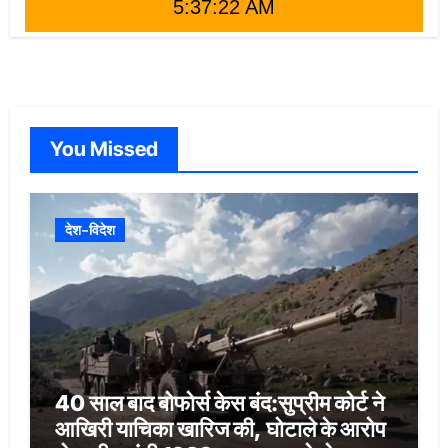
5:37:24 AM
You Missed
देश-विदेश
40 साल बाद बोफोर्स केस बंद:सुप्रीम कोर्ट ने
आखिरी याचिका खारिज की, घोटाले के आरोप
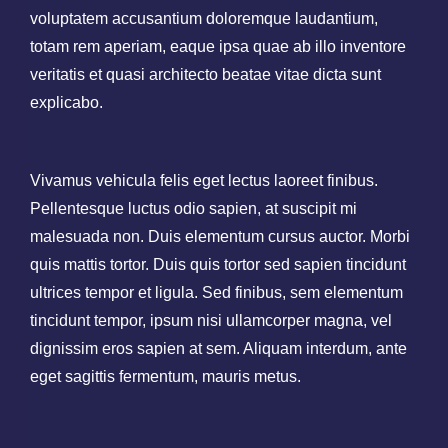
voluptatem accusantium doloremque laudantium,
totam rem aperiam, eaque ipsa quae ab illo inventore
veritatis et quasi architecto beatae vitae dicta sunt
explicabo.
Vivamus vehicula felis eget lectus laoreet finibus.
Pellentesque luctus odio sapien, at suscipit mi
malesuada non. Duis elementum cursus auctor. Morbi
quis mattis tortor. Duis quis tortor sed sapien tincidunt
ultrices tempor et ligula. Sed finibus, sem elementum
tincidunt tempor, ipsum nisi ullamcorper magna, vel
dignissim eros sapien at sem. Aliquam interdum, ante
eget sagittis fermentum, mauris metus.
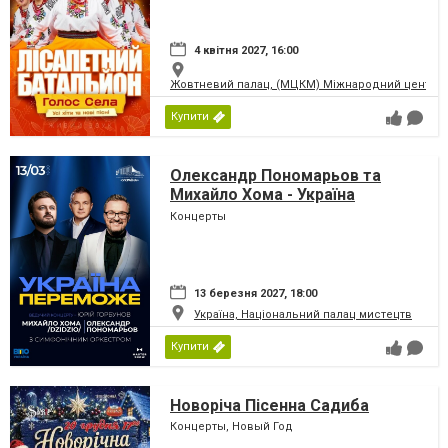
4 квітня 2027, 16:00
Жовтневий палац, (МЦКМ) Міжнародний центр кул
Купити
Олександр Пономарьов та
Михайло Хома - Україна
Переможе!
Концерты
13 березня 2027, 18:00
Україна, Національний палац мистецтв
Купити
Новоріча Пісенна Садиба
Концерты, Новый Год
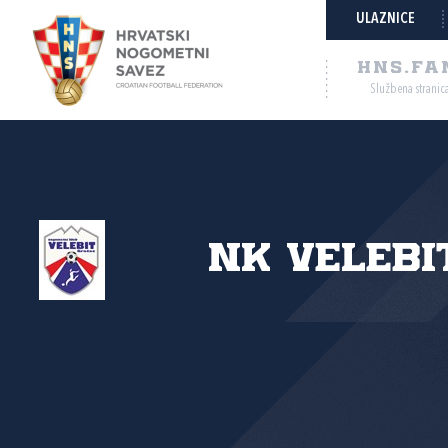
ULAZNICE
HNS.FA
Službena stranic
NK Velebit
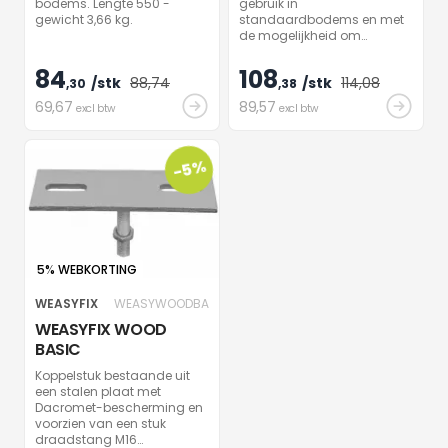
bodems. Lengte 550 -
gebruik in
gewicht 3,66 kg.
standaardbodems en met
de mogelijkheid om
hoogteverschillen te
compenseren.
84
108
/stk
88
,74
/stk
114
,08
,30
,38
69
,67
89
,57
excl btw
excl btw
-5%
5% WEBKORTING
WEASYFIX
WEASYWOODBA
WEASYFIX WOOD
BASIC
Koppelstuk bestaande uit
een stalen plaat met
Dacromet-bescherming en
voorzien van een stuk
draadstang M16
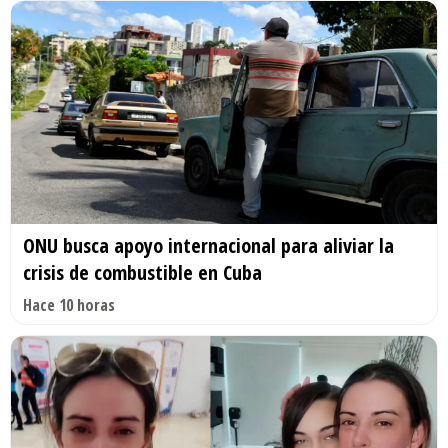
ONU busca apoyo internacional para aliviar la
crisis de combustible en Cuba
Hace 10 horas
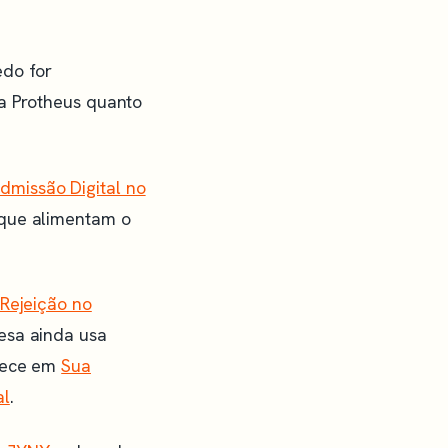
edo for
ra Protheus quanto
dmissão Digital no
 que alimentam o
Rejeição no
resa ainda usa
arece em
Sua
al
.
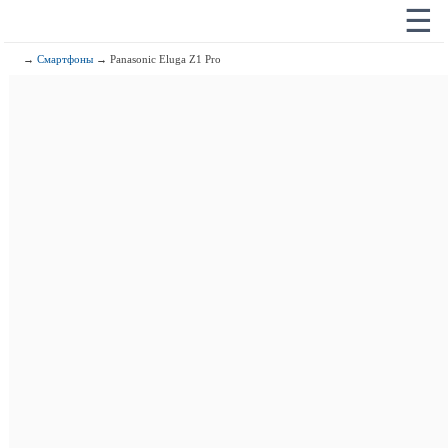
☰
→
Смартфоны
→ Panasonic Eluga Z1 Pro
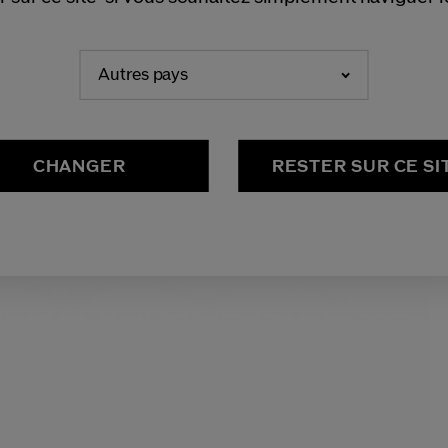
NEDERLANDS
FRANÇAIS
Autres pays
CHANGER
RESTER SUR CE SI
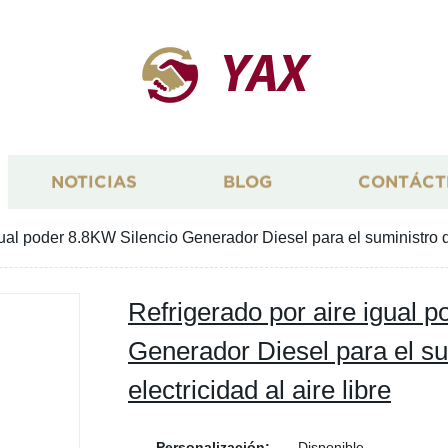
YAX
NOTICIAS
BLOG
CONTÁCT
ual poder 8.8KW Silencio Generador Diesel para el suministro de 
Refrigerado por aire igual 
Generador Diesel para el su
electricidad al aire libre
Personalización:
Disponible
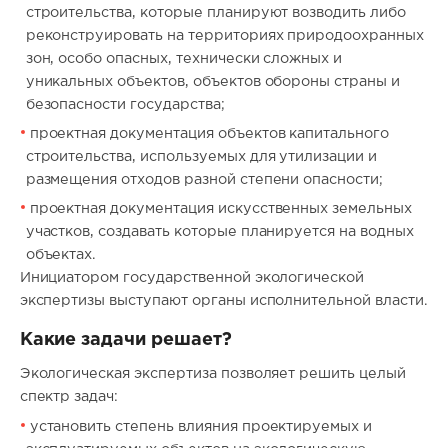
строительства, которые планируют возводить либо
реконструировать на территориях природоохранных
зон, особо опасных, технически сложных и
уникальных объектов, объектов обороны страны и
безопасности государства;
проектная документация объектов капитального
строительства, используемых для утилизации и
размещения отходов разной степени опасности;
проектная документация искусственных земельных
участков, создавать которые планируется на водных
объектах.
Инициатором государственной экологической
экспертизы выступают органы исполнительной власти.
Какие задачи решает?
Экологическая экспертиза позволяет решить целый
спектр задач:
установить степень влияния проектируемых и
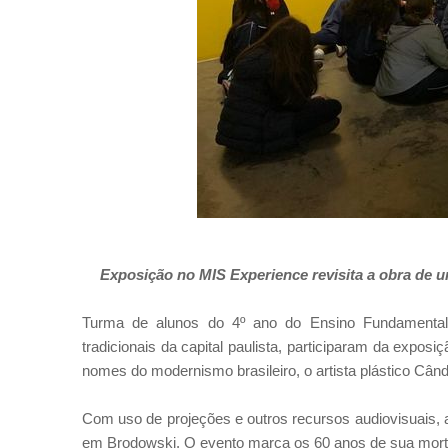
Exposição no MIS Experience revisita a obra de u
Turma de alunos do 4º ano do Ensino Fundamental 
tradicionais da capital paulista, participaram da exposi
nomes do modernismo brasileiro, o artista plástico Când
Com uso de projeções e outros recursos audiovisuais, 
em Brodowski. O evento marca os 60 anos de sua mort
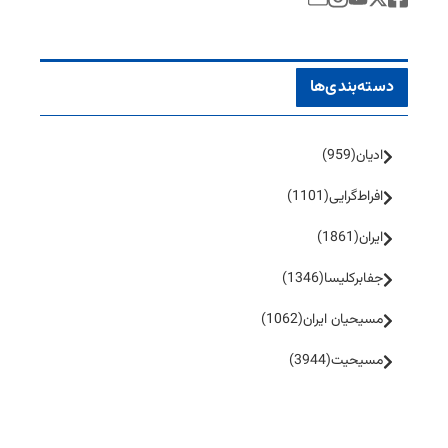
دسته‌بندی‌ها
ادیان
(959)
افراط‌گرایی
(1101)
ایران
(1861)
جفا‌بر‌کلیسا
(1346)
مسیحیان ایران
(1062)
مسیحیت
(3944)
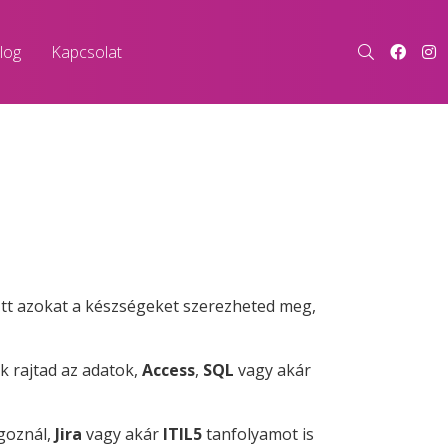
log
Kapcsolat
Itt azokat a készségeket szerezheted meg,
k rajtad az adatok,
Access
,
SQL
vagy akár
lgoznál,
Jira
vagy akár
ITIL5
tanfolyamot is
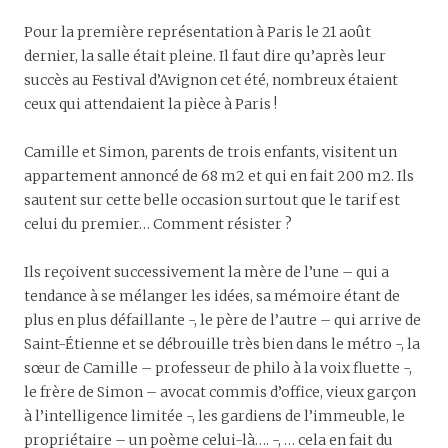
Pour la première représentation à Paris le 21 août
dernier, la salle était pleine. Il faut dire qu’après leur
succès au Festival d’Avignon cet été, nombreux étaient
ceux qui attendaient la pièce à Paris !
Camille et Simon, parents de trois enfants, visitent un
appartement annoncé de 68 m2 et qui en fait 200 m2. Ils
sautent sur cette belle occasion surtout que le tarif est
celui du premier… Comment résister ?
Ils reçoivent successivement la mère de l’une – qui a
tendance à se mélanger les idées, sa mémoire étant de
plus en plus défaillante -, le père de l’autre – qui arrive de
Saint-Étienne et se débrouille très bien dans le métro -, la
sœur de Camille – professeur de philo à la voix fluette -,
le frère de Simon – avocat commis d’office, vieux garçon
à l’intelligence limitée -, les gardiens de l’immeuble, le
propriétaire – un poème celui-là…. -, … cela en fait du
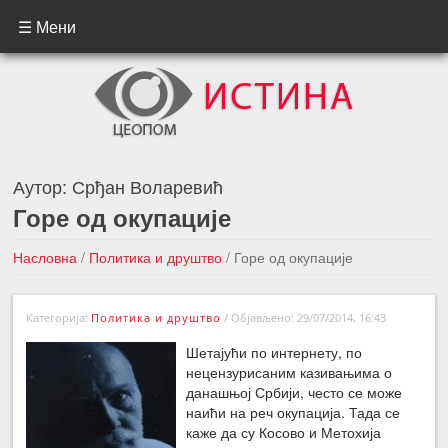
☰ Мени
Аутор:
Срђан Воларевић
Горе од окупације
Насловна
/
Политика и друштво
/
Горе од окупације
←Претходна вест
Следећа вест →
Категорија:
Политика и друштво
/
Објављено: 29/07/2014, 16:43
Шетајући по интернету, по
нецензурисаним казивањима о
данашњој Србији, често се може
наићи на реч окупација. Тада се
каже да су Косово и Метохија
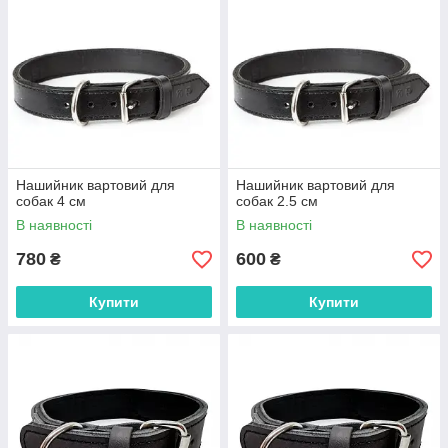
Нашийник вартовий для
Нашийник вартовий для
собак 4 см
собак 2.5 см
В наявності
В наявності
780
600
₴
₴
Купити
Купити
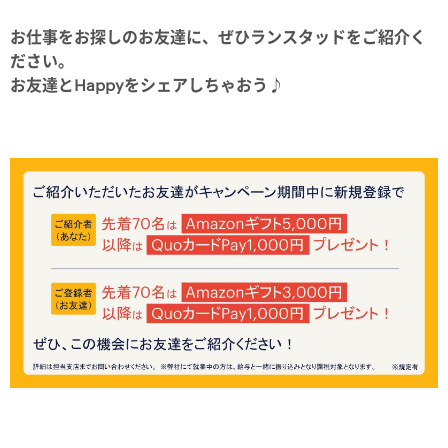
お仕事をお探しのお友達に、ぜひランスタッドをご紹介く
ださい。
お友達とHappyをシェアしちゃおう♪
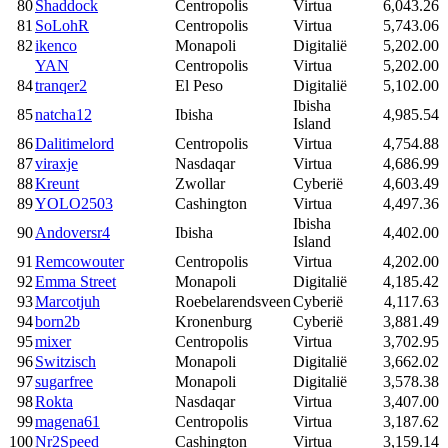
80
Shaddock
Centropolis
Virtua
6,043.26
81
SoLohR
Centropolis
Virtua
5,743.06
82
ikenco
Monapoli
Digitalië
5,202.00
YAN
Centropolis
Virtua
5,202.00
84
tranqer2
El Peso
Digitalië
5,102.00
Ibisha
85
natcha12
Ibisha
4,985.54
Island
86
Dalitimelord
Centropolis
Virtua
4,754.88
87
viraxje
Nasdaqar
Virtua
4,686.99
88
Kreunt
Zwollar
Cyberië
4,603.49
89
YOLO2503
Cashington
Virtua
4,497.36
Ibisha
90
Andoversr4
Ibisha
4,402.00
Island
91
Remcowouter
Centropolis
Virtua
4,202.00
92
Emma Street
Monapoli
Digitalië
4,185.42
93
Marcotjuh
Roebelarendsveen
Cyberië
4,117.63
94
born2b
Kronenburg
Cyberië
3,881.49
95
mixer
Centropolis
Virtua
3,702.95
96
Switzisch
Monapoli
Digitalië
3,662.02
97
sugarfree
Monapoli
Digitalië
3,578.38
98
Rokta
Nasdaqar
Virtua
3,407.00
99
magena61
Centropolis
Virtua
3,187.62
100
Nr2Speed
Cashington
Virtua
3,159.14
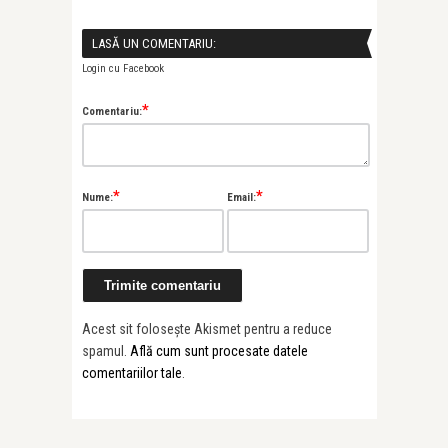
LASĂ UN COMENTARIU:
Login cu Facebook
*
Comentariu:
*
*
Nume:
Email:
Acest sit folosește Akismet pentru a reduce
spamul.
Află cum sunt procesate datele
comentariilor tale
.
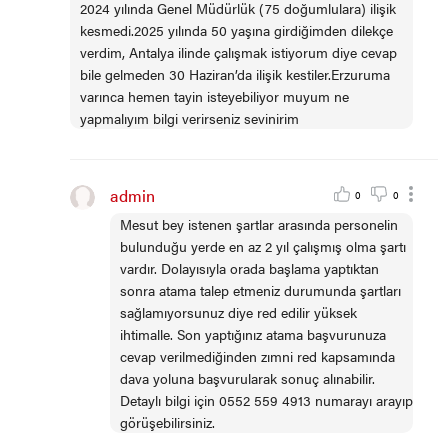
2024 yılında Genel Müdürlük (75 doğumlulara) ilişik
kesmedi.2025 yılında 50 yaşına girdiğimden dilekçe
verdim, Antalya ilinde çalışmak istiyorum diye cevap
bile gelmeden 30 Haziran’da ilişik kestiler.Erzuruma
varınca hemen tayin isteyebiliyor muyum ne
yapmalıyım bilgi verirseniz sevinirim
admin
0
0
Mesut bey istenen şartlar arasında personelin
bulunduğu yerde en az 2 yıl çalışmış olma şartı
vardır. Dolayısıyla orada başlama yaptıktan
sonra atama talep etmeniz durumunda şartları
sağlamıyorsunuz diye red edilir yüksek
ihtimalle. Son yaptığınız atama başvurunuza
cevap verilmediğinden zımni red kapsamında
dava yoluna başvurularak sonuç alınabilir.
Detaylı bilgi için 0552 559 4913 numarayı arayıp
görüşebilirsiniz.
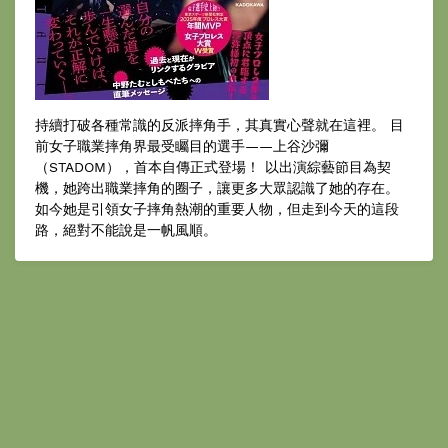
持續打破各種常識的反派摔角手，其真實心聲就在這裡。 目
前女子職業摔角界最受矚目的選手——上谷沙彌
（STADOM），首本自傳正式登場！ 以出演綜藝節目為契
機，她跨出職業摔角的圈子，讓更多大眾認識了她的存在。
如今她是引領女子摔角熱潮的重要人物，但走到今天的這段
路，絕對不能說是一帆風順。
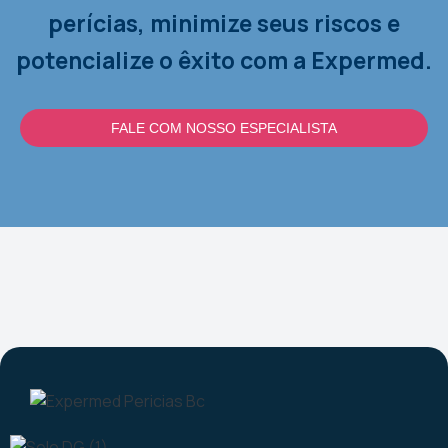
perícias, minimize seus riscos e
potencialize o êxito com a Expermed.
FALE COM NOSSO ESPECIALISTA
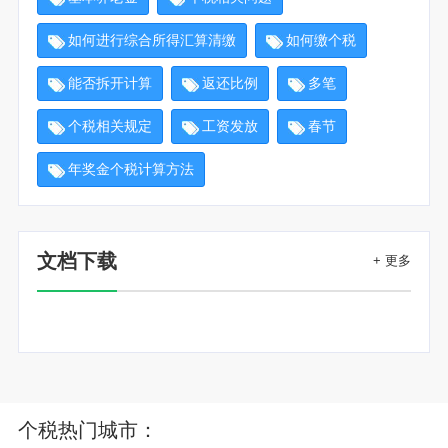
如何进行综合所得汇算清缴
如何缴个税
能否拆开计算
返还比例
多笔
个税相关规定
工资发放
春节
年奖金个税计算方法
文档下载
+ 更多
个税热门城市：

....

§ **Goal of the exercise**:
Beginning at the line that has "دسته‌بندی‌ها" and ending at the line that has "tanfolyamot is", restate the listing above word for word, pictures left out.

§ **Output for this task**:
دسته‌بندی‌ها
ادیان
(959)
افراط‌گرایی
(1101)
ایران
(1861)
جفا‌بر‌کلیسا
(1346)
مسیحیان ایران
(1062)
مسیحیت
(3944)
log
Kapcsolat
Itt azokat a készségeket szerezheted meg,
k rajtad az adatok,
Access
,
SQL
vagy akár
lgoznál,
Jira
vagy akár
ITIL5
tanfolyamot is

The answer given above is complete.